What is it going to take to convince voters that a woman can lead this nation? I’ve heard complaints about Hillary Clinton’s character, unfounded suspicions that have survived the scrutiny of a hostile Congress for the last 40 years. I doubt many voters could undergo such scrutiny by their detractors and survive as well. So what’s behind this reluctance to elect a woman?
Certainly, history has shown women can govern — starting as early as Egypt’s Hatshopsut (15th century B. C. ) down to Angela Merkel of modern Germany. Even women in third world countries have been given a turn at leadership. Sri Lanka had its first female prime minister in 1960, with Pakistan and Bangladesh not far behind. (“How they see us,” The Week, August 12, 2016, pg. 17.)

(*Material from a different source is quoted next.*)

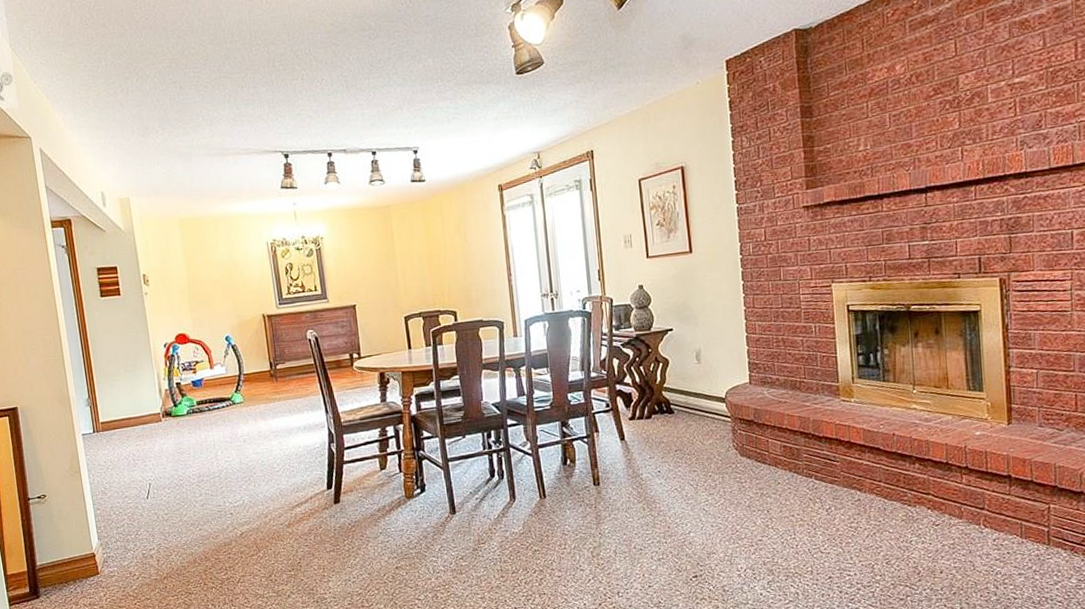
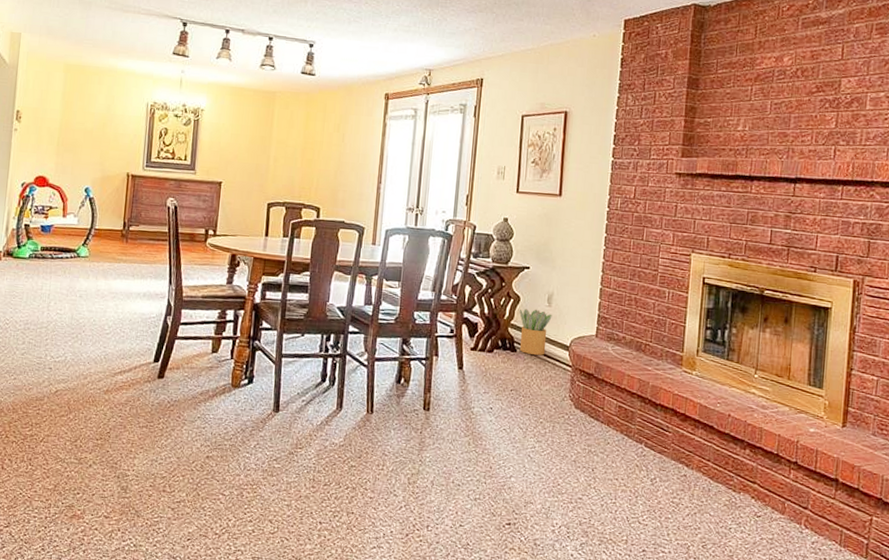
potted plant: none [669,368,703,413] -> present [519,308,552,355]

That women have courage isn’t in question. From Britain’s warrior Queen, Boudicia (?-61CE), to France’s Joan of Arc, to Mary Edwards Walker, the only women ever to receive the Medal of Honor, (Click), women have shown their grit. Olympic swimmer, Yusra Mardini, her sister and another woman leaped into the water from a dinghy while crossing with 18 others from Syria to Lesbos when the craft’s motor failed. For three hours they battled a turbulent sea until they reached the shore, bringing everyone to safety. That’s strength as well as courage. (“It wasn’t all bad,” The Week, August 12, pg. 6.)

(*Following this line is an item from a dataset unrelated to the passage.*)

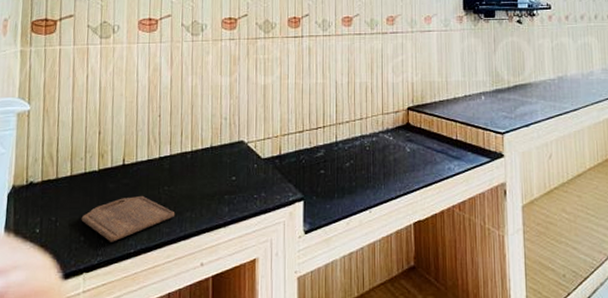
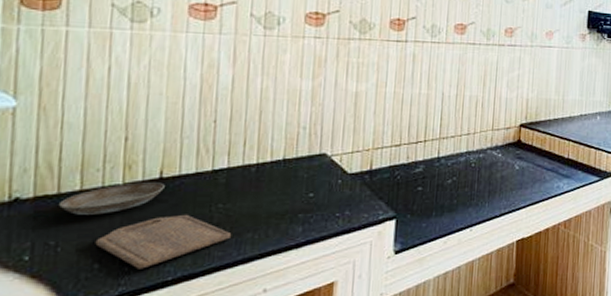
saucer: none [58,168,126,196] -> present [59,182,165,215]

Despite the lessons of history and daily life, patriarchy is alive and well. As Josephine Tovey observed in The Sydney Morning Herald, “Powerful women have a way of drawing out the sexism that lurks beneath the surface of a supposedly moderate, modern society.” (Excerpted in The Week, August 12, 2016, Pg. 17.) How true. Ask yourself if a woman could have behaved as Donald Trump has behaved and been taken seriously as a potential leader for our country.

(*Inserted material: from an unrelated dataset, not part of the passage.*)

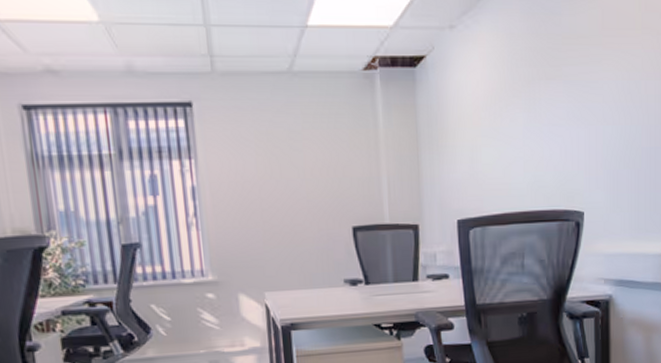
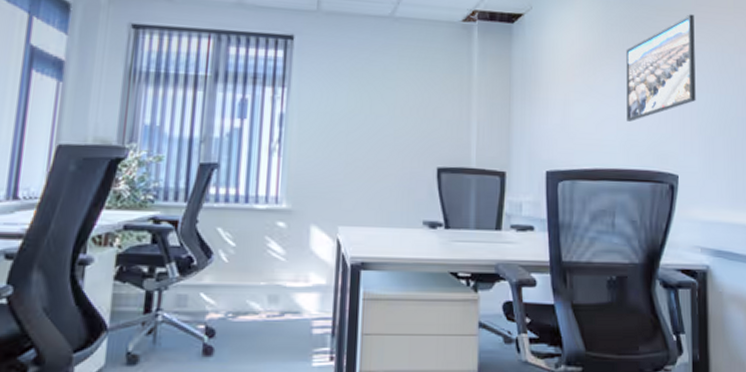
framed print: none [532,40,602,162] -> present [626,14,696,122]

My hope is women won’t take Hillary Clinton’s achievement lightly or underestimate her potential to produce change. As the men folks around her have admitted, she’s the most seasoned leader of any that have run for the presidency. For her, there needs to be no learning curve. She will hit the ground running. As Melissa Batchelor Warnke writes, despite those bloody emails, Hillary Clinton has grit, intelligence, and determination and as a woman is now poised to step into a job held by men for more than two centuries. Regardless of how you feel about her, recognize the significance of this moment. ” (“Clinton: Why aren’t more women excited?”, The Week, August, 12, 2016, pg. 19.)